Previously I put forward two metaphors for the self. Structurally the self is a membrane, passing vectors of information, desire, and intent and between inside (genes, desires, passions, memories) and outside (phenomena, other people, experiences, culture). Procedurally the self is a portal, actively transforming everything that passes across the membrane, continually creating the self and reality by embedding experience in dynamic networks of meaning. Therapy proceeds by decentering the membrane (as discussed yesterday) and by increasing the power and flexibility of the portal.
Culture and society actively territorialize the world and the selves that occupy it. The self, immersed in culture and society, conforms itself and its awareness to this externally generated territorialization without being consciously aware of it. The territories and their boundary markers operate outside the threshold of conscious awareness in activities like watching television, going to work, driving, participating in ordinary social discourse. Territories are marked by strands of meaning like money, communication, power, pleasure, anxiety, love, respect, lack, choice. Therapy should help the client become attuned to the territorialization in which they’re embedded. It should also help the client understand his/her complicities and resistances to the territorial markers.

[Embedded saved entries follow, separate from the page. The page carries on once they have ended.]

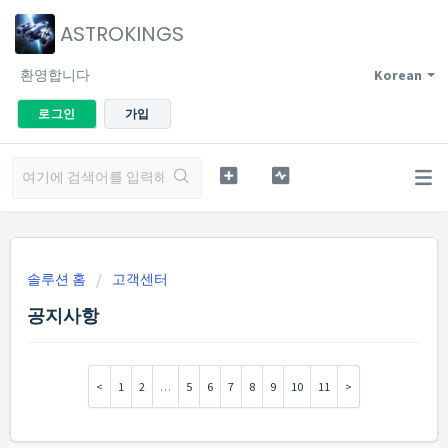
ASTROKINGS
환영합니다
Korean
로그인
가입
솔루션 홈
고객센터
공지사항
1
2
…
5
6
7
8
9
10
11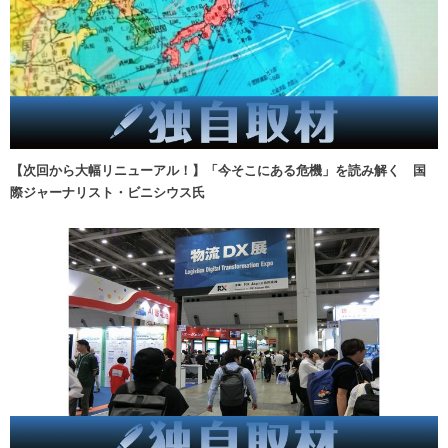
【次回から大幅リニューアル！】「今そこにある危機」を読み解く 国
際ジャーナリスト・ビニシウス氏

The self too is a territorializer, marking phenomena and experience with indicators of meaning. Some of the strands of meaning are transferred across the membrane from the world into the self; other strands assemble themselves from inner drives and desires working their way outward across the membrane into the world. But the self also actively assigns meaning to inner and outer experiences. The self also refines the strands of meaning, converting inner desires and outer affordances into interests, preferences, values, careers, families. These refined strands become integral to the conscious portalic apparatus by which an individual transforms experience into self and reality, but these conscious transformative procedures are themselves shaped and modified by unconscious transformations on both sides of the membrane. Therapy should help the client become aware of how self-as-portal is always transforming the world and is in turn being shaped by phenomena and experience.

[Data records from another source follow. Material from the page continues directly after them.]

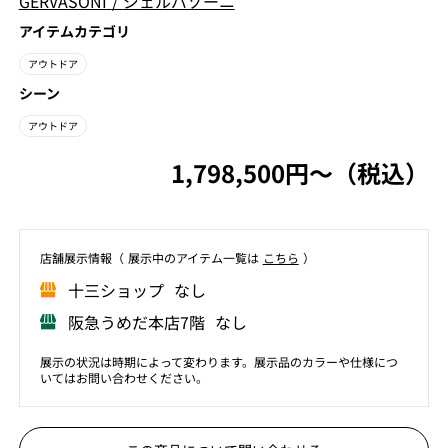
GERVASONI
/
ジェルバゾーニ
アイテムカテゴリ
アウトドア
シーン
アウトドア
1,798,500円〜（税込）
店舗展⽰情報（ 展⽰中のアイテム⼀覧は
こちら
）
⼗三ショップ なし
阪急うめだ本店7階 なし
展示の状況は時期によって変わります。展示品のカラーや仕様につ
いてはお問い合わせください。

Selves are enmeshed in strands of meaning that do not originate in the self. Culture itself is a portal, actively transforming everything and everyone all the time. Therapy should help the client attune to how the cultural portals operate — the trajectories of desire and power and morality, the affordances transmitted by the world and other people, the flows of information and intentionality. In this way the client increasingly recognizes how s/he is always already embedded in the meaning systems stretched across the world, connecting self to world, self to other. At the same time, the client comes to recognize that as an individual s/he has distinct portalic capabilities, able to discern and to assign meanings to experience that are different from those of other people and the larger culture.
Through the therapeutic process the therapist encourages the client to make these identifications and differentiations, alternately enmeshing and separating the self from the culture. By becoming aware of the vast web of unprocessed territorial markings in self and world, as well as the multiple portalic procedures that generate and sustain them, the client may acquire greater facility as a portalist of meaning. Both in forming and in breaking personal territorializations and in actively cooperating and resisting collective territorializations, the self moves through the world more interestingly, more uniquely, perhaps also more dangerously.